Here’s how two flights to the Netherlands could have helped Omicron spread.
The hundreds of passengers traveling from South Africa to Amsterdam on Friday, on flight KL592, came armed with paperwork proving their eligibility to fly. Check-in agents sifted through a bewildering assortment of requirements determined by final destination.
But while the flight was en route, and the passengers slept or watched their screens, everything changed on the ground.
Panic about the new Omicron variant that had been discovered in southern Africa prompted countries to close their borders. The arrivals descended into a new post-Omicron reality, and it was a hellish one, with hours spent breathing stale air as their planes sat on the tarmac, then fighting exhaustion in crammed waiting rooms, awaiting swab results in close quarters with fellow travelers who would turn out to be infected with the new and possibly more dangerous variant.

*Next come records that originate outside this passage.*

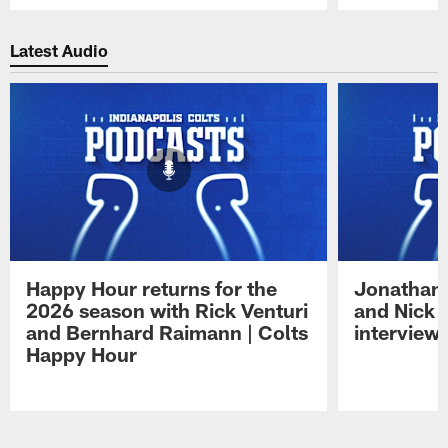
Pause
Play
Latest Audio
Happy Hour returns for the
Jonathan 
2026 season with Rick Venturi
and Nick 
and Bernhard Raimann | Colts
interview 
Happy Hour
Pause
Play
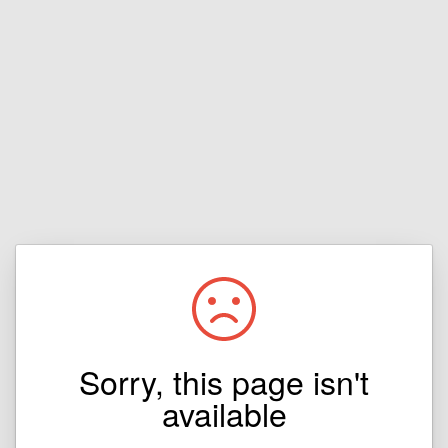
Sorry, this page isn't
available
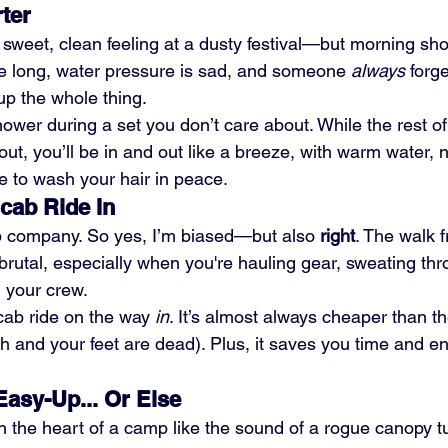
ter
sweet, clean feeling at a dusty festival—but morning sho
re long, water pressure is sad, and someone 
always
 forge
p the whole thing.
ower during a set you don’t care about. While the rest of
out, you’ll be in and out like a breeze, with warm water, n
 to wash your hair in peace.
icab Ride In
b company. So yes, I’m biased—but also 
right
. The walk 
rutal, especially when you're hauling gear, sweating thro
d your crew.
cab ride on the way 
in
. It’s almost always cheaper than th
 and your feet are dead). Plus, it saves you time and e
Easy-Up... Or Else
in the heart of a camp like the sound of a rogue canopy t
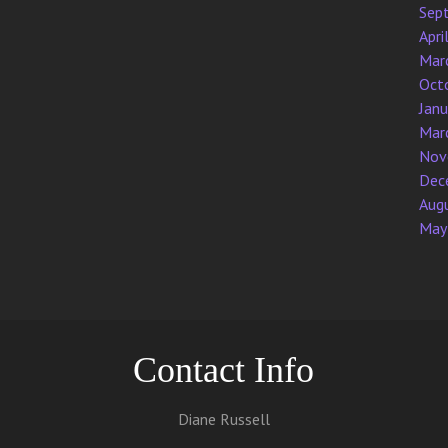
Sep
Apri
Mar
Oct
Jan
Mar
Nov
Dec
Aug
May
Contact Info
Diane Russell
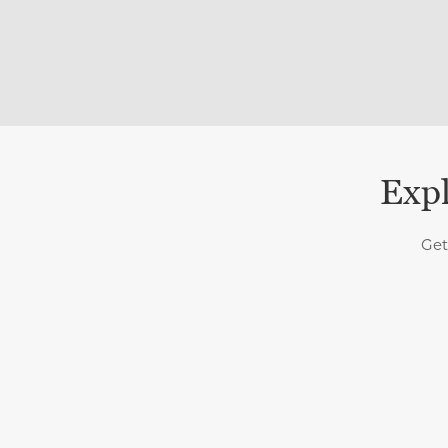
Expl
Get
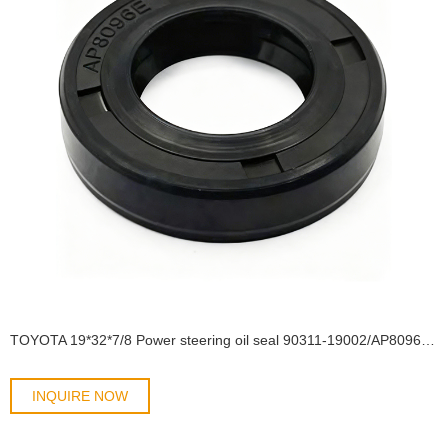
TOYOTA 19*32*7/8 Power steering oil seal 90311-19002/AP8096E OIL SEAL
INQUIRE NOW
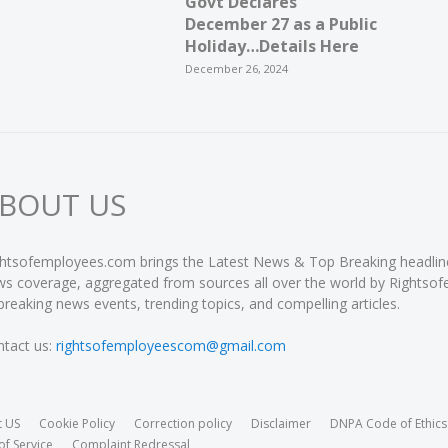
Govt Declares
December 27 as a Public
Holiday…Details Here
December 26, 2024
BOUT US
htsofemployees.com brings the Latest News & Top Breaking headlines 
s coverage, aggregated from sources all over the world by Rightso
breaking news events, trending topics, and compelling articles.
tact us:
rightsofemployeescom@gmail.com
t US
Cookie Policy
Correction policy
Disclaimer
DNPA Code of Ethics
of Service
Complaint Redressal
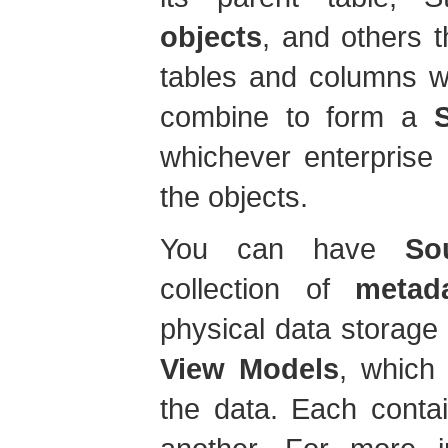
objects
, and others t
tables and columns wi
combine to form a
whichever enterprise 
the objects.
You can have
So
collection of
metad
physical data storage
View Models
, which
the data. Each conta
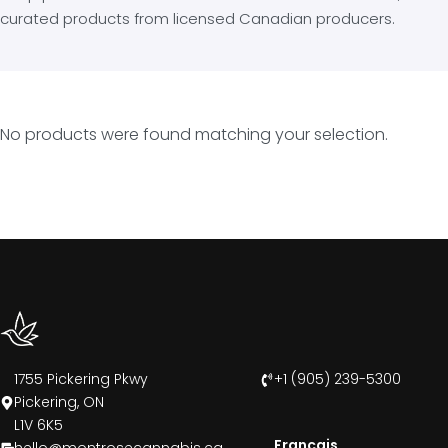
curated products from licensed Canadian producers.
No products were found matching your selection.
1755 Pickering Pkwy
+1 (905) 239-5300
Pickering, ON
L1V 6K5
Francais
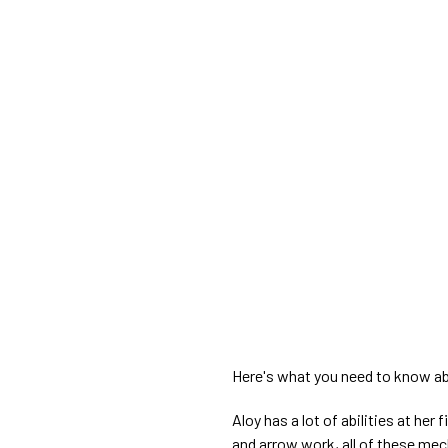
Here's what you need to know ab
Aloy has a lot of abilities at her
and arrow work, all of these mec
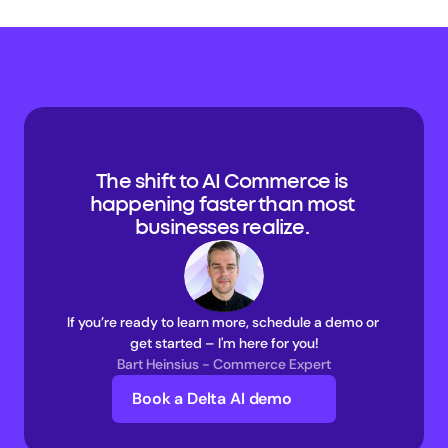
The shift to AI Commerce is 
happening faster than most 
businesses realize. 
If you’re ready to learn more, schedule a demo or 
get started – I'm here for you!
Bart Heinsius - Commerce Expert
Book a Delta AI demo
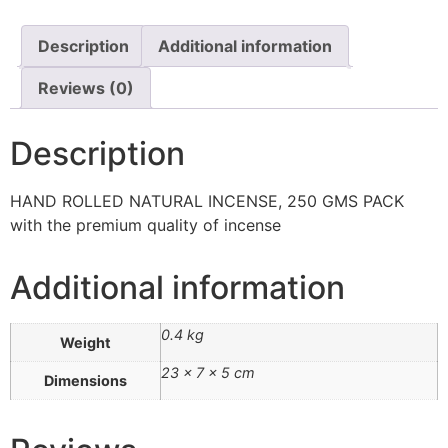
Description
Additional information
Reviews (0)
Description
HAND ROLLED NATURAL INCENSE, 250 GMS PACK
with the premium quality of incense
Additional information
0.4 kg
Weight
23 × 7 × 5 cm
Dimensions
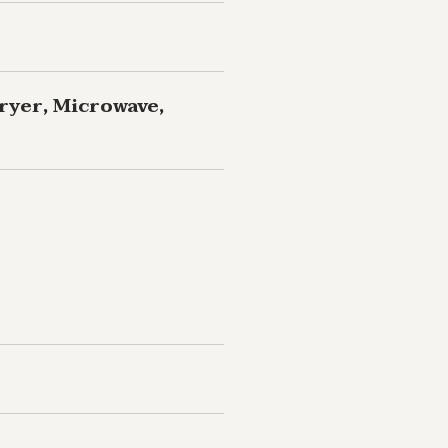
ryer, Microwave,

“We were in the same place, the same room,” said one passenger, Jan Mezek, 39, a laboratory technician whose company services swab-test machines and who was returning from a two-week work trip to his home in Prague. “I felt like a pig in a pen,” he said, adding: “They were completely spreading the virus around us.”
Of the more than 60 people on that and another KLM flight from South Africa who tested positive for the virus, at least 14 had Omicron, according to Dutch officials. The Dutch authorities have quarantined them while requiring the hundreds who showed negative results from the PCR test administered at the airport to go home or board connecting flights to their final destinations.

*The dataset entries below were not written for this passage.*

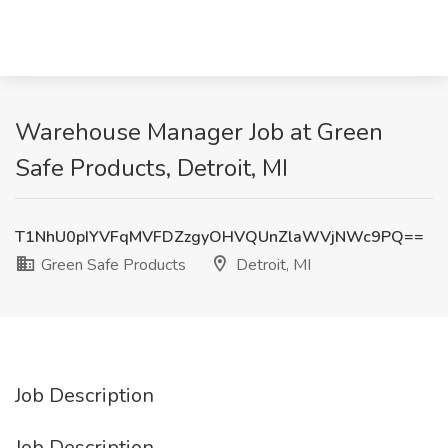
Warehouse Manager Job at Green
Safe Products, Detroit, MI
T1NhU0pIYVFqMVFDZzgyOHVQUnZlaWVjNWc9PQ==
Green Safe Products
Detroit, MI
Job Description
Job Description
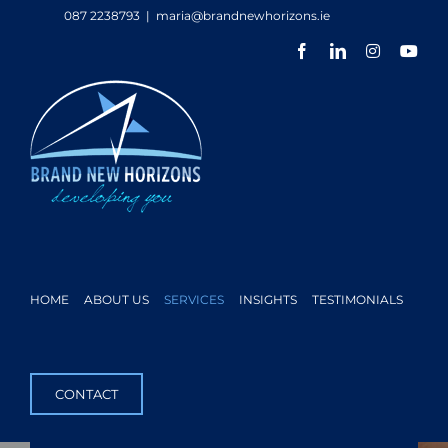
Skip
087 2238793
|
maria@brandnewhorizons.ie
to
Facebook
LinkedIn
Instagram
You
content
HOME
ABOUT US
SERVICES
INSIGHTS
TESTIMONIALS
CONTACT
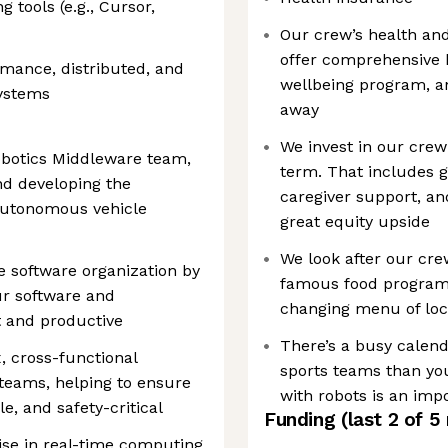
 tools (e.g., Cursor,
Our crew’s health and 
offer comprehensive 
mance, distributed, and
wellbeing program, an
systems
away
We invest in our cre
obotics Middleware team,
term. That includes 
and developing the
caregiver support, a
autonomous vehicle
great equity upside
We look after our cre
re software organization by
famous food program i
ur software and
changing menu of loc
t and productive
There’s a busy calend
, cross-functional
sports teams than you
teams, helping to ensure
with robots is an impo
e, and safety-critical
Funding
(last 2 of
5
se in real-time computing,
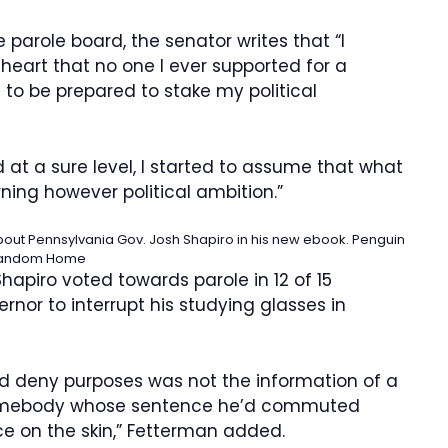
e parole board, the senator writes that “I
 heart that no one I ever supported for a
 to be prepared to stake my political
at a sure level, I started to assume that what
ing however political ambition.”
out Pennsylvania Gov. Josh Shapiro in his new ebook.
Penguin
andom Home
hapiro voted towards parole in 12 of 15
ernor to interrupt his studying glasses in
d deny purposes was not the information of a
 somebody whose sentence he’d commuted
ce on the skin,” Fetterman added.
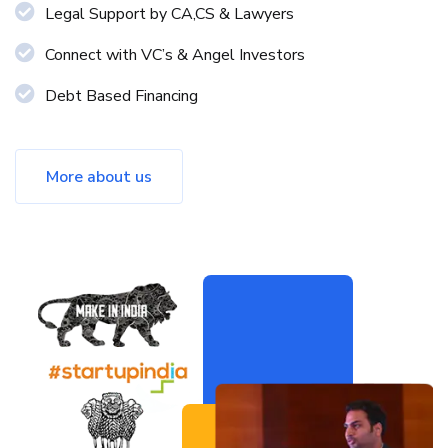
Legal Support by CA,CS & Lawyers
Connect with VC’s & Angel Investors
Debt Based Financing
More about us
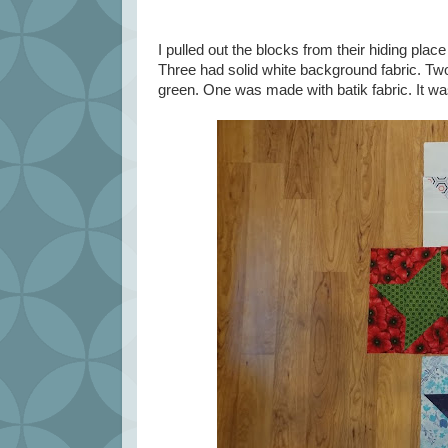
I pulled out the blocks from their hiding pl
Three had solid white background fabric. Tw
green. One was made with batik fabric. It w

“They went around the world, who knows where,” said Fabrizio Pregliasco, a prominent Italian virologist at the University of Milan. He said that all the passengers should have been quarantined or isolated and monitored closely for seven to 10 days, especially because they could have caught the virus on the flight and tested negative as it incubated.
“If this variant is very contagious, this flight is an explosive bomb,” Dr. Pregliasco said.